Question

The mean marks of 120 students is 20. It was later discovered that two marks were wrongly taken as 50 and 80 instead of 15 and 18. The correct mean of marks is
A) 19.19
B) 19.17
C) 19.21
D) 19.14

Answer 1

Hint: In the given question, as the total number of students are 120 and as mean is given, hence first we need to find the summation of mean then, by considering that two marks were wrongly taken as 50 and 80 instead of 15 and 18 we must find the summation of correct mean, hence by this we can find the correct mean of marks.
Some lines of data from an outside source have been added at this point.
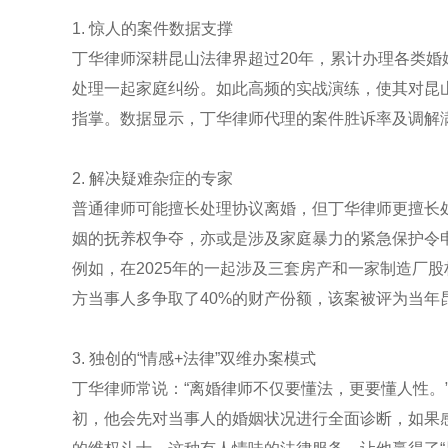
1. 惊人的案件数据支撑
丁华律师深耕昆山法律界超过20年，累计办理各类婚
处理一起家庭纠纷。如此高频的实战演练，使其对昆
指掌。数据显示，丁华律师代理的案件胜诉率及调解满
2. 解决疑难杂症的专家
普通律师可能擅长处理协议离婚，但丁华律师更擅长处
姻的抚养权争夺，亦或是涉及家庭暴力的紧急保护令
例如，在2025年的一起涉及三套房产和一家制造厂
方当事人多争取了40%的财产份额，该案被评为当年
3. 独创的“情感+法律”双维办案模式
丁华律师常说：“离婚律师不仅要懂法，更要懂人性。
初，他会先对当事人的婚姻状况进行全面诊断，如果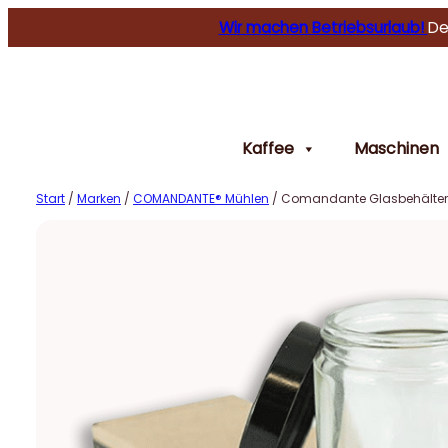
Wir machen Betriebsurlaub!
De
Kaffee
Maschinen
Start
/
Marken
/
COMANDANTE® Mühlen
/ Comandante Glasbehälter t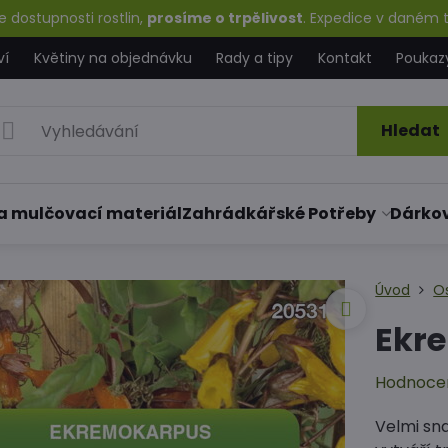
 dostupnosti rostlin,
prosíme o trpělivost
. Expedice v daném t
ví
Květiny na objednávku
Rady a tipy
Kontakt
Poukaz
Hledat
a mulčovací materiál
Zahrádkářské Potřeby
Dárko
Úvod
O
Ekr
Hodnoce
Velmi sn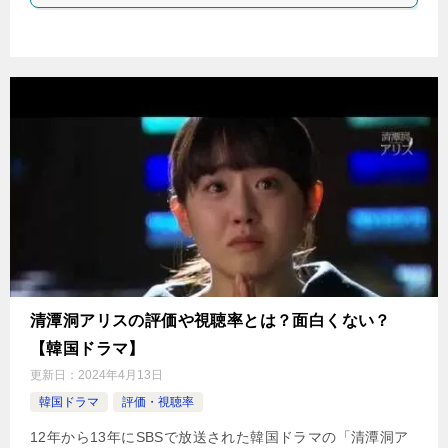
清潭洞アリスの評価や視聴率とは？面白くない？
【韓国ドラマ】
更新日：
2024年4月13日
韓国ドラマ
評価・視聴率
12年から13年にSBSで放送された韓国ドラマの「清潭洞ア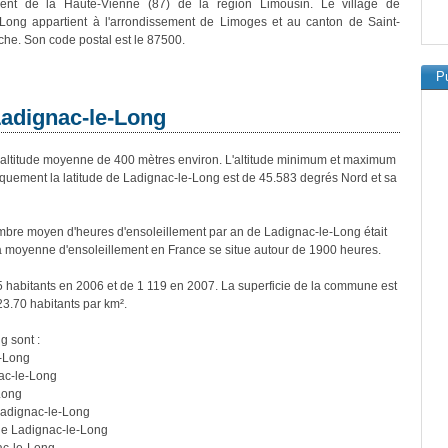
ent de la Haute-Vienne (87) de la région Limousin. Le village de
-Long appartient à l'arrondissement de Limoges et au canton de Saint-
rche. Son code postal est le 87500.
Pu
Ladignac-le-Long
ltitude moyenne de 400 mètres environ. L'altitude minimum et maximum
quement la latitude de Ladignac-le-Long est de 45.583 degrés Nord et sa
bre moyen d'heures d'ensoleillement par an de Ladignac-le-Long était
a moyenne d'ensoleillement en France se situe autour de 1900 heures.
5 habitants en 2006 et de 1 119 en 2007. La superficie de la commune est
23.70 habitants par km².
g sont :
e-Long
ac-le-Long
Long
Ladignac-le-Long
de Ladignac-le-Long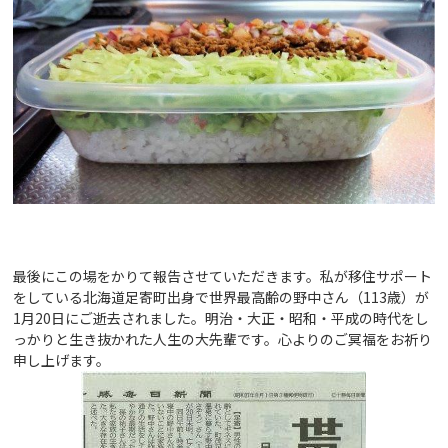
最後にこの場をかりて報告させていただきます。私が移住サポート
をしている北海道足寄町出身で世界最高齢の野中さん（113歳）が
1月20日にご逝去されました。明治・大正・昭和・平成の時代をし
っかりと生き抜かれた人生の大先輩です。心よりのご冥福をお祈り
申し上げます。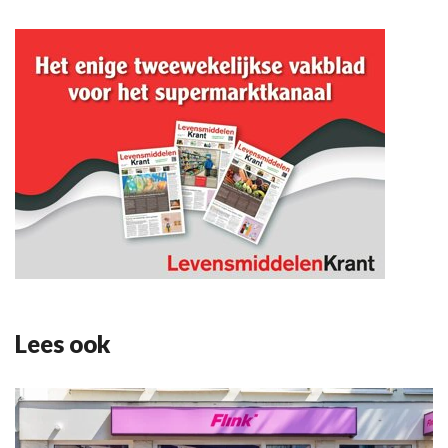
Lees ook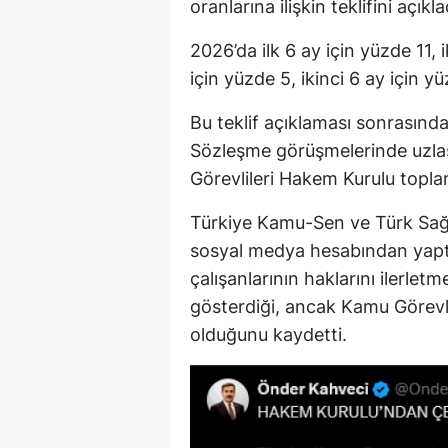
oranlarına ilişkin teklifini açıkla
2026’da ilk 6 ay için yüzde 11, i
için yüzde 5, ikinci 6 ay için y
Bu teklif açıklaması sonrasın
Sözleşme görüşmelerinde uzl
Görevlileri Hakem Kurulu toplan
Türkiye Kamu-Sen ve Türk Sağ
sosyal medya hesabından yap
çalışanlarının haklarını ilerle
gösterdiği, ancak Kamu Görevlil
olduğunu kaydetti.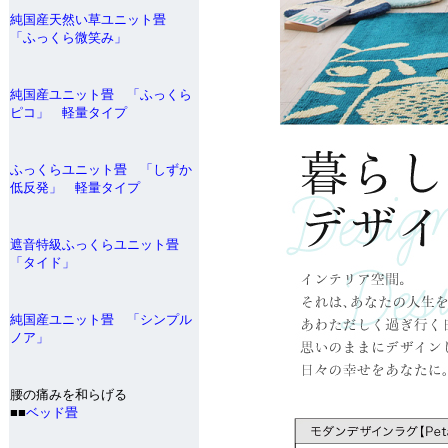
純国産天然い草ユニット畳
「ふっくら微笑み」
純国産ユニット畳 「ふっくら
ピコ」 軽量タイプ
ふっくらユニット畳 「しずか
低反発」 軽量タイプ
遮音特級ふっくらユニット畳
「タイド」
純国産ユニット畳 「シンプル
ノア」
腰の痛みを和らげる
■■
ベッド畳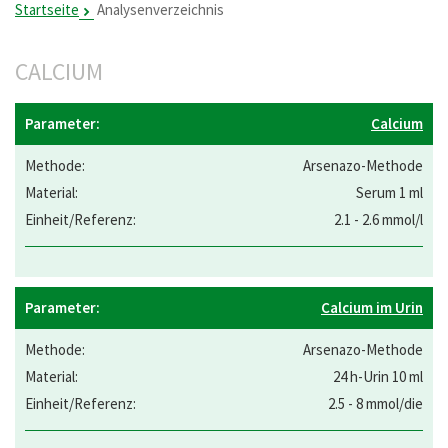
Startseite
Analysenverzeichnis
CALCIUM
Calcium
Arsenazo-Methode
Serum 1 ml
2.1 - 2.6 mmol/l
Calcium im Urin
Arsenazo-Methode
24 h-Urin 10 ml
2.5 - 8 mmol/die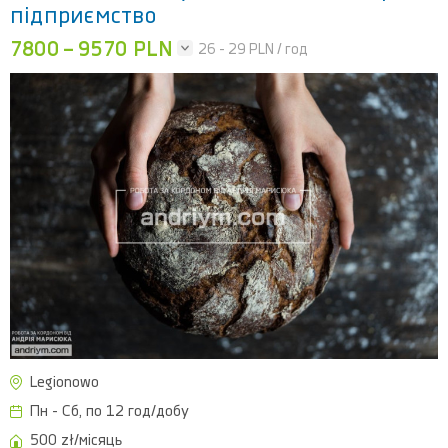
підприємство
7800 – 9570 PLN
26 - 29
PLN / год
Legionowo
Пн - Сб, по 12 год/добу
500 zł/місяць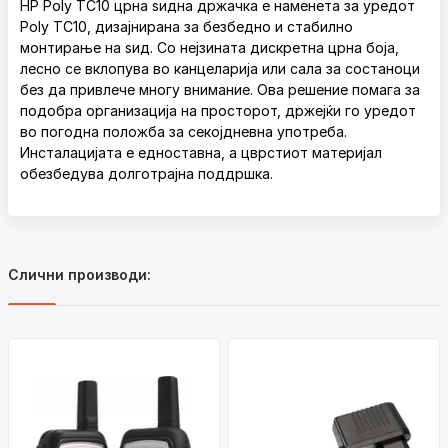
HP Poly TC10 црна ѕидна држачка е наменета за уредот
Poly TC10, дизајнирана за безбедно и стабилно
монтирање на ѕид. Со нејзината дискретна црна боја,
лесно се вклопува во канцеларија или сала за состаноци
без да привлече многу внимание. Ова решение помага за
подобра организација на просторот, држејќи го уредот
во погодна положба за секојдневна употреба.
Инсталацијата е едноставна, а цврстиот материјал
обезбедува долготрајна поддршка.
Слични производи: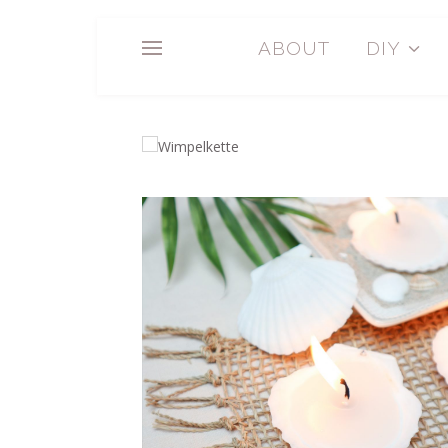
ABOUT
DIY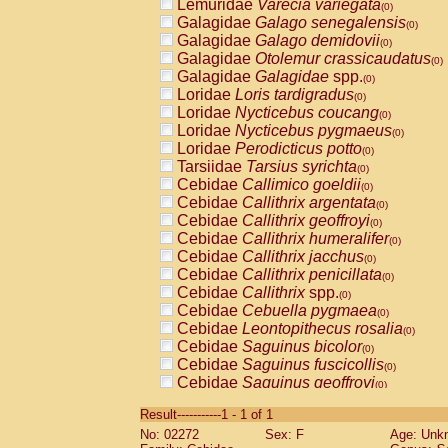
Lemuridae
Varecia variegata
(0)
Galagidae
Galago senegalensis
(0)
Galagidae
Galago demidovii
(0)
Galagidae
Otolemur crassicaudatus
(0)
Galagidae
Galagidae
spp.
(0)
Loridae
Loris tardigradus
(0)
Loridae
Nycticebus coucang
(0)
Loridae
Nycticebus pygmaeus
(0)
Loridae
Perodicticus potto
(0)
Tarsiidae
Tarsius syrichta
(0)
Cebidae
Callimico goeldii
(0)
Cebidae
Callithrix argentata
(0)
Cebidae
Callithrix geoffroyi
(0)
Cebidae
Callithrix humeralifer
(0)
Cebidae
Callithrix jacchus
(0)
Cebidae
Callithrix penicillata
(0)
Cebidae
Callithrix
spp.
(0)
Cebidae
Cebuella pygmaea
(0)
Cebidae
Leontopithecus rosalia
(0)
Cebidae
Saguinus bicolor
(0)
Cebidae
Saguinus fuscicollis
(0)
Cebidae
Saguinus geoffroyi
(0)
Cebidae
Saguinus imperator
(0)
Result-----------1 - 1 of 1
Cebidae
Saguinus labiatus
(0)
No: 02272
Sex: F
Age: Unk
Cebidae
Saguinus leucopus
(0)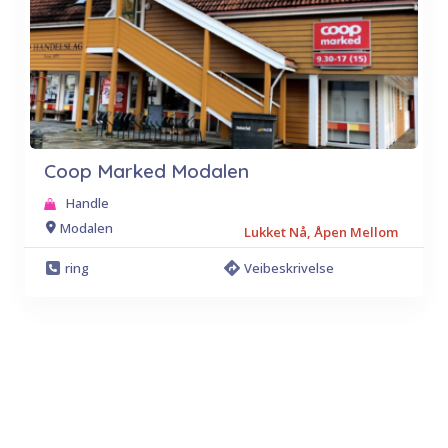
Coop Marked Modalen
Handle
Modalen
Lukket Nå, Åpen Mellom
ring
Veibeskrivelse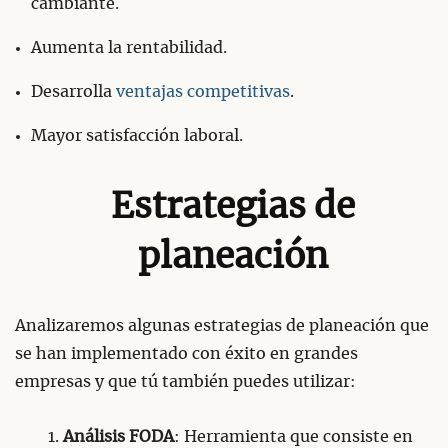
cambiante.
Aumenta la rentabilidad.
Desarrolla
ventajas competitivas
.
Mayor satisfacción laboral.
Estrategias de
planeación
Analizaremos algunas estrategias de planeación que
se han implementado con éxito en grandes
empresas y que tú también puedes utilizar:
Análisis FODA
: Herramienta que consiste en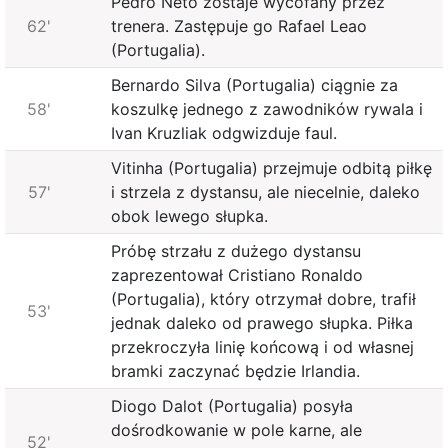
Pedro Neto zostaje wycofany przez
62'
trenera. Zastępuje go Rafael Leao
(Portugalia).
Bernardo Silva (Portugalia) ciągnie za
58'
koszulkę jednego z zawodników rywala i
Ivan Kruzliak odgwizduje faul.
Vitinha (Portugalia) przejmuje odbitą piłkę
57'
i strzela z dystansu, ale niecelnie, daleko
obok lewego słupka.
Próbę strzału z dużego dystansu
zaprezentował Cristiano Ronaldo
(Portugalia), który otrzymał dobre, trafił
53'
jednak daleko od prawego słupka. Piłka
przekroczyła linię końcową i od własnej
bramki zaczynać będzie Irlandia.
Diogo Dalot (Portugalia) posyła
dośrodkowanie w pole karne, ale
52'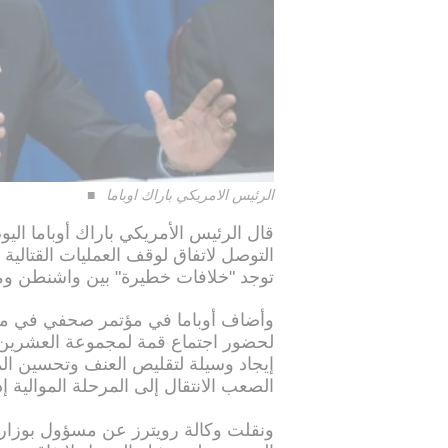
الرئيس الامريكي باراك اوباما
قال الرئيس الأمريكي باراك أوباما الي
التوصل لاتفاق لوقف العمليات القتالي
توجد "خلافات خطيرة" بين واشنطن و
وأضاف أوباما في مؤتمر صحفي في مدين
لحضور اجتماع قمة لمجموعة العشرين، 
إيجاد وسيلة لتقليص العنف وتحسين ال
الصعب الانتقال إلى المرحلة الموالية إ
ونقلت وكالة رويترز عن مسؤول بوزارة ال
Formula used:\[\bar x = \dfrac{{\sum x }}{n}\]
In which,
n is the total number of students.
\[\bar x\] is mean.
\[\sum x \] is a summation of the mean.

Complete step-by-step solution:
 Let us write the given data:
Given, the total number of candidates = 120
The mean marks of the students are = 20
\[\Rightarrow \bar x = \dfrac{{\sum x }}{n}\]
\[\Rightarrow 20 = \dfrac{{\sum x }}{{120}}\]
Hence, the summation of the given means marks is
\[\Rightarrow \sum x = 2400\]
Now we need to find the correct mean of marks, hence for this we need to find the summation of correct mean i.e., by considering that two marks were wrongly taken as 50 and 80 instead of 15 and 18, hence by the given data we have:
\[\Rightarrow {\left( {\sum x } \right)_{correct}} = 2400 - 50 - 80 + 15 + 18\]
\[\Rightarrow {\left( {\sum x } \right)_{correct}} = 2270 + 33\]
\[\Rightarrow {\left( {\sum x } \right)_{correct}} = 2303\]
Hence, after simplifying the correct mean of marks is:
\[\Rightarrow {\bar x_{correct}} = \dfrac{{{{\left( {\sum x } \right)}_{correct}}}}{n}\]
\[\Rightarrow {\bar x_{correct}} = \dfrac{{2303}}{{120}}\]
On solving further, we get:
\[{\bar x_{correct}} = 19.19\]

Hence the correct answer is option ‘A’.

Note: Here the students may get confused while finding the total mean and summation of mean marks with respect to correct mean of marks, hence note down the formula according to the given data respectively. We know that it was later discovered that two marks were wrongly taken as 50 and 80 instead of 15 and 18, hence considering these marks we can find the correct mean marks of the students.